#### TASK BRIEF:
If a line in the records below contains the word "building", copy it out.
(RECORDS SUPPLIED)
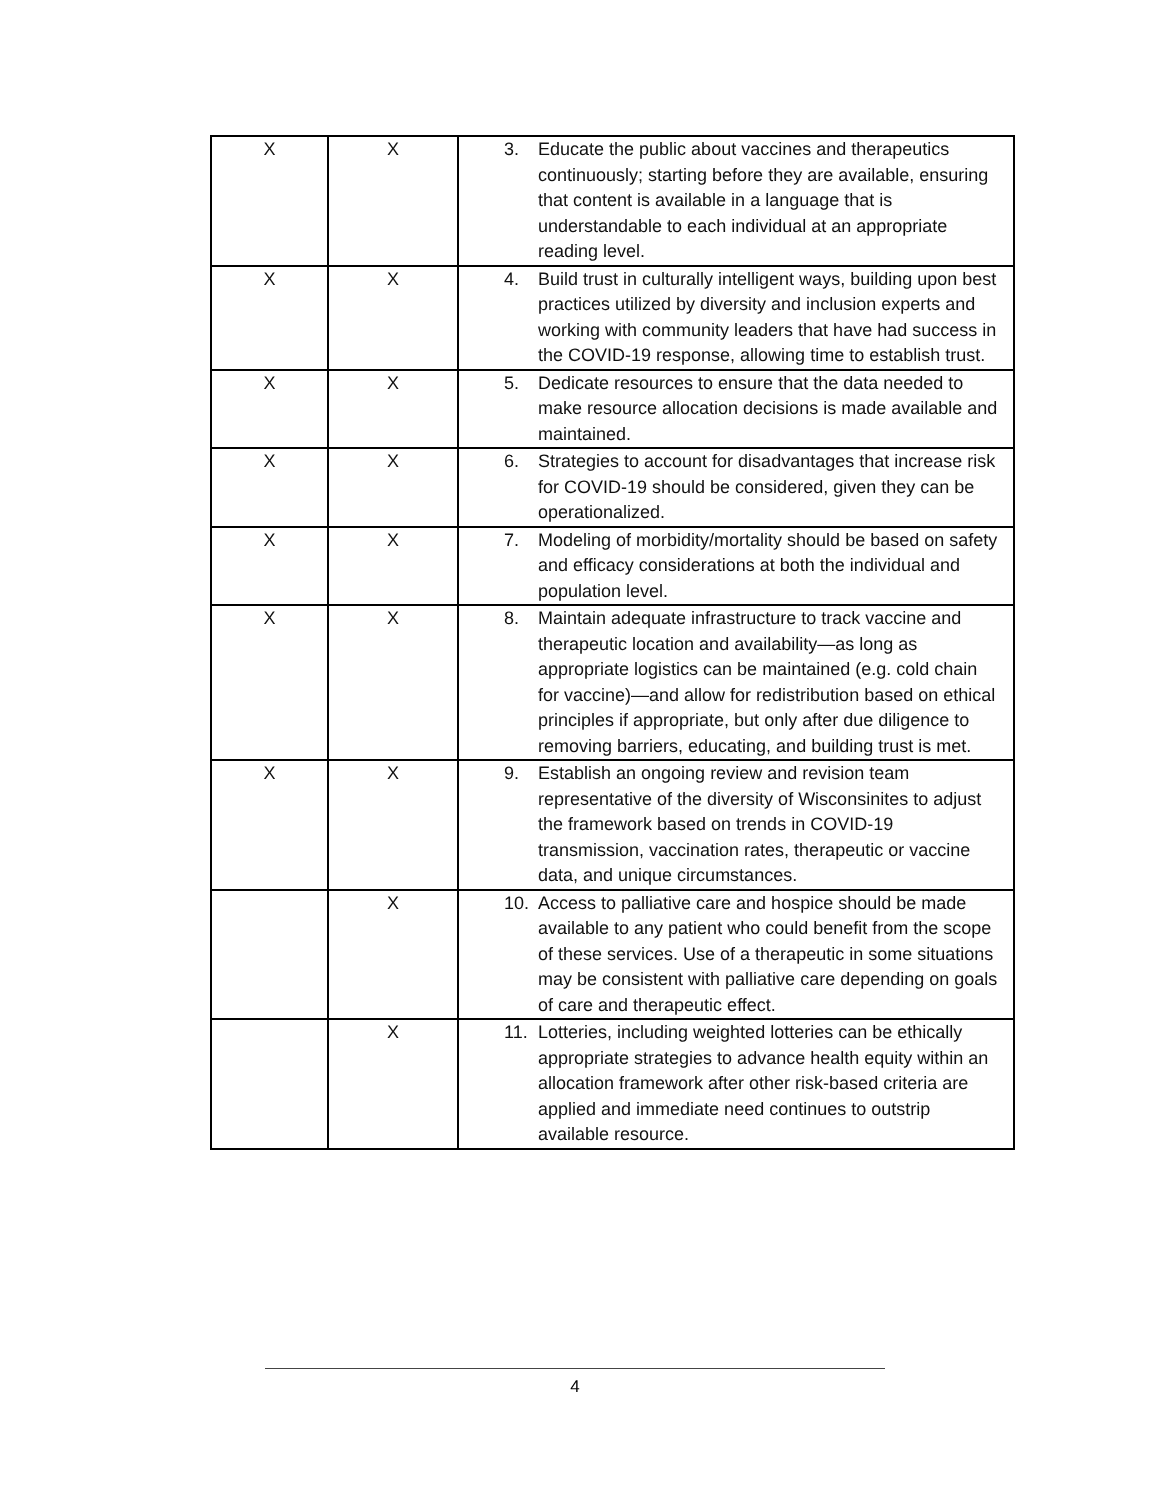| X | X | 3. Educate the public about vaccines and therapeutics continuously; starting before they are available, ensuring that content is available in a language that is understandable to each individual at an appropriate reading level. |
| X | X | 4. Build trust in culturally intelligent ways, building upon best practices utilized by diversity and inclusion experts and working with community leaders that have had success in the COVID-19 response, allowing time to establish trust. |
| X | X | 5. Dedicate resources to ensure that the data needed to make resource allocation decisions is made available and maintained. |
| X | X | 6. Strategies to account for disadvantages that increase risk for COVID-19 should be considered, given they can be operationalized. |
| X | X | 7. Modeling of morbidity/mortality should be based on safety and efficacy considerations at both the individual and population level. |
| X | X | 8. Maintain adequate infrastructure to track vaccine and therapeutic location and availability—as long as appropriate logistics can be maintained (e.g. cold chain for vaccine)—and allow for redistribution based on ethical principles if appropriate, but only after due diligence to removing barriers, educating, and building trust is met. |
| X | X | 9. Establish an ongoing review and revision team representative of the diversity of Wisconsinites to adjust the framework based on trends in COVID-19 transmission, vaccination rates, therapeutic or vaccine data, and unique circumstances. |
| | X | 10. Access to palliative care and hospice should be made available to any patient who could benefit from the scope of these services. Use of a therapeutic in some situations may be consistent with palliative care depending on goals of care and therapeutic effect. |
| | X | 11. Lotteries, including weighted lotteries can be ethically appropriate strategies to advance health equity within an allocation framework after other risk-based criteria are applied and immediate need continues to outstrip available resource. |
4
(End RECORDS SUPPLIED)
#### SOLUTION:
| X | X | 4. Build trust in culturally intelligent ways, building upon best practices utilized by diversity and inclusion experts and working with community leaders that have had success in the COVID-19 response, allowing time to establish trust. |
| X | X | 8. Maintain adequate infrastructure to track vaccine and therapeutic location and availability—as long as appropriate logistics can be maintained (e.g. cold chain for vaccine)—and allow for redistribution based on ethical principles if appropriate, but only after due diligence to removing barriers, educating, and building trust is met. |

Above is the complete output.